### Colab Setting
- torchscript_inference.ipynb, train.ipynb 의 device와 동일하게 설정 필수

In [None]:
from google.colab import drive
drive.mount('/content/drive')

device = 'cuda'
target_weight = 'checkpoint/weights-0.pt' # torchscript 로 바꿀 가중치 파일

In [None]:
%cd /content/drive/MyDrive/bridgeblip
!pip install -r requirements.txt

In [None]:
from transformers import InstructBlipForConditionalGeneration, InstructBlipProcessor, InstructBlipConfig

import torch
import torch.nn as nn

from peft import LoraConfig, get_peft_model

import random
from PIL import Image

In [None]:
random.seed(0)
torch.manual_seed(0)
torch.cuda.manual_seed_all(0)
torch.backends.cudnn.deterministic = True
torch.backends.cudnn.benchmark = False

### Create **LoRA-Bridge** InstructBlip - load within 3B

In [None]:
def count_parameters(model):
    total_params = sum(p.numel() for p in model.parameters())
    print(f'total params      : {total_params:,}')


In [None]:
class ClassificationHead(nn.Module):
    def __init__(self, in_features, out_features, dropout):
        super().__init__()
        self.layer= nn.Sequential(
            nn.Linear(in_features, in_features),
            nn.GELU(),
            nn.Dropout(dropout),
            nn.Linear(in_features, out_features)
        )
    def forward(self, x):
        return self.layer(x)

- instructblip.config.json 은 Huggingface - Salesforce/instructblip-flan-t5-xl 의 config.json 을 아래와 같이 수정한 파일입니다.
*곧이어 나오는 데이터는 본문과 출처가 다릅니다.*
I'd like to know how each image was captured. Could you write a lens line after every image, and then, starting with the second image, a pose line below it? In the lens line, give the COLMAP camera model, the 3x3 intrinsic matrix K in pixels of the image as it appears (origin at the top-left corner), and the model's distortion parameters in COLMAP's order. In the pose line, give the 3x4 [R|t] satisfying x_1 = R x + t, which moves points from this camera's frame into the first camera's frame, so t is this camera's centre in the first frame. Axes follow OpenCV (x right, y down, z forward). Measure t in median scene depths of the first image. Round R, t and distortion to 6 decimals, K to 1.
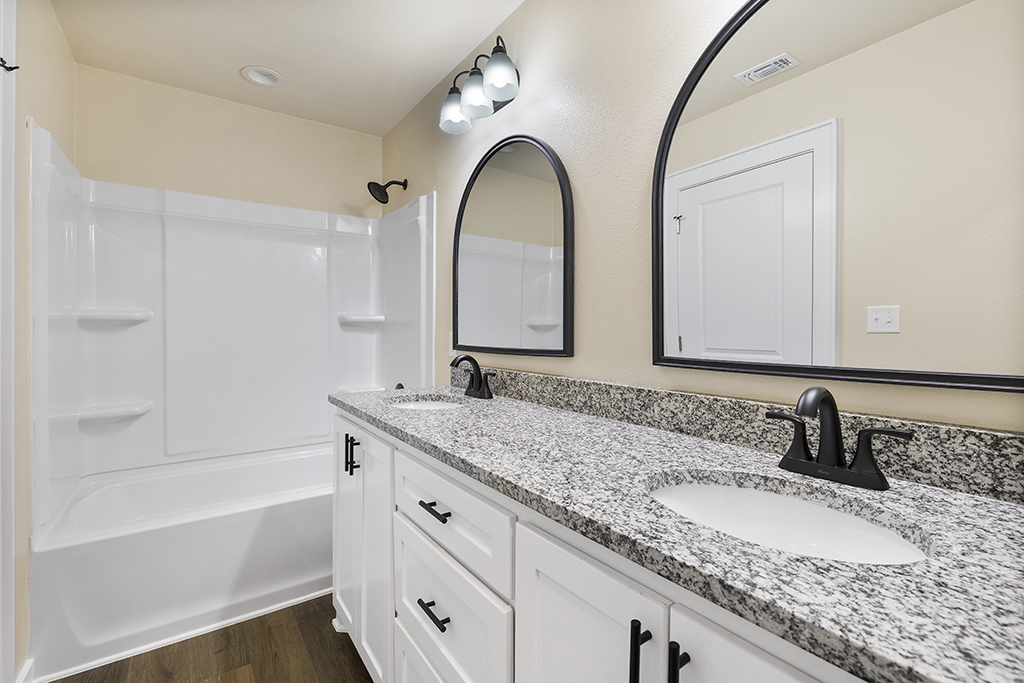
lens RADIAL K [[465.3, 0, 511.6], [0, 465.3, 331.3], [0, 0, 1]] dist [0.000280, -0.000030]
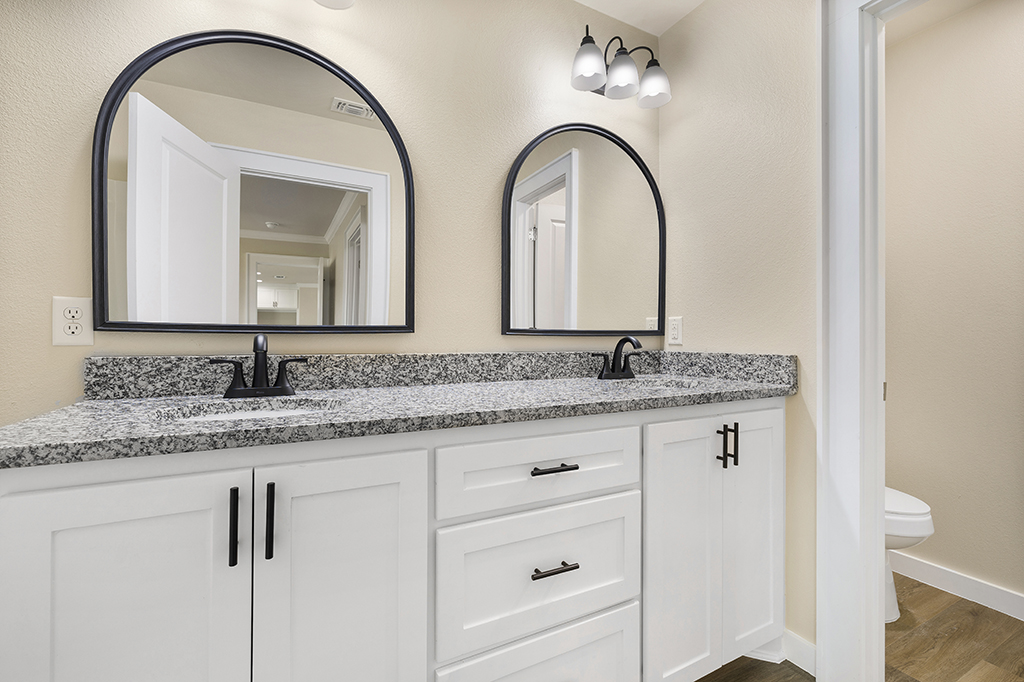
lens RADIAL K [[444.4, 0, 512.6], [0, 444.4, 339.0], [0, 0, 1]] dist [0.000562, -0.000025]
pose [[0.117761, -0.002750, 0.993038, -0.930393], [-0.002150, 0.999993, 0.003024, 0.077150], [-0.993040, -0.002491, 0.117755, 0.792446]]
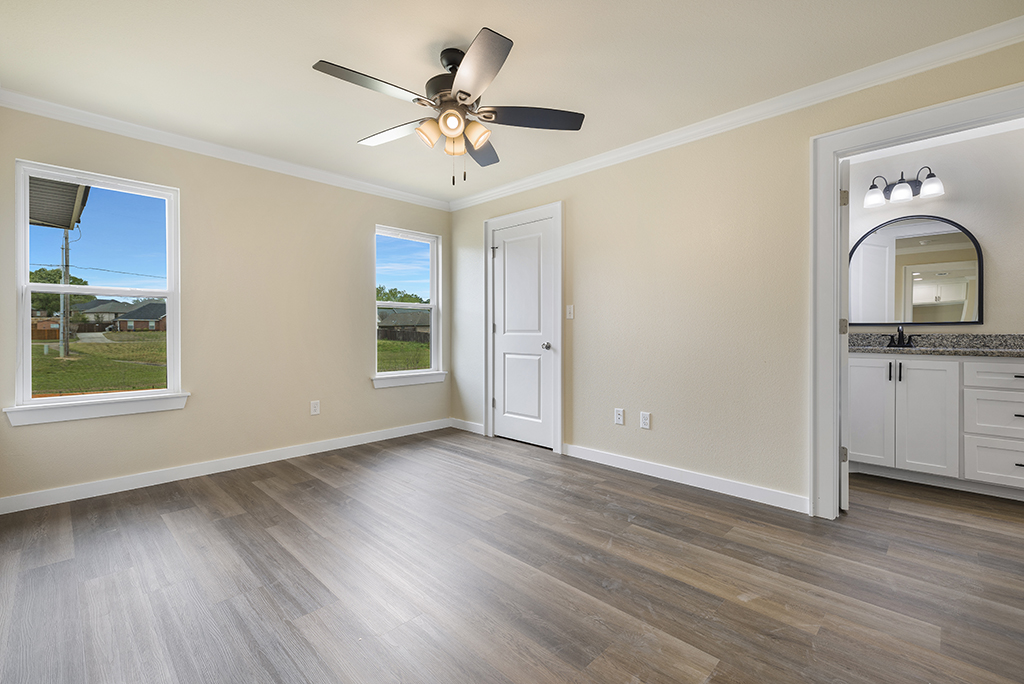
lens RADIAL K [[444.4, 0, 514.8], [0, 444.4, 338.0], [0, 0, 1]] dist [0.000562, -0.000025]
pose [[0.981815, -0.004972, 0.189775, -2.792042], [0.003142, 0.999946, 0.009942, 0.107091], [-0.189814, -0.009165, 0.981777, -0.707594]]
- change: **text_config.num_decoder_layers** 24 -> 8
- change: **text_config.vocab_size** 32128 -> 0

In [None]:
processor = InstructBlipProcessor.from_pretrained("Salesforce/instructblip-flan-t5-xl", use_fast=True)
base_blip = InstructBlipForConditionalGeneration(InstructBlipConfig.from_json_file('instructblip.config.json'))
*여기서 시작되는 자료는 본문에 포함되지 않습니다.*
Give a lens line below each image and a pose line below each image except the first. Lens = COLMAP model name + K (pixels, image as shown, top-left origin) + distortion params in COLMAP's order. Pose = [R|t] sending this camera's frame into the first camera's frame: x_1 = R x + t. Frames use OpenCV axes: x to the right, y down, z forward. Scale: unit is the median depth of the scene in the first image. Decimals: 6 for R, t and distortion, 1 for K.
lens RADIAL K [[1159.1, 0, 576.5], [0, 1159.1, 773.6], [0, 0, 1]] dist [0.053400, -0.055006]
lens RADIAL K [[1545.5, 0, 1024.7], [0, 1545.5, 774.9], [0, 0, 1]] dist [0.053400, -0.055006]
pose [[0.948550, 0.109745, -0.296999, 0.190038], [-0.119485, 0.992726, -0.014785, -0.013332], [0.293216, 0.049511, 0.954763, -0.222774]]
# transformers.models.t5.modeling_t5.T5Model 을 통해 내부 코드를 확인하면 
# shared, encoder.embed_tokens, decoder.embed_tokens 는 공유 파라메터 구조 입니다.

# 처음 로드될때 불필요하게 lm_head 까지 nn.Linear(2048, 32128) 로 큰 파라메터로 로드 되는것을 막기 위해 vocab_size = 0 으로 설정후 
# encoder, decoder 부분을 원래 instructblip 구조 대로 복원하는 과정입니다. 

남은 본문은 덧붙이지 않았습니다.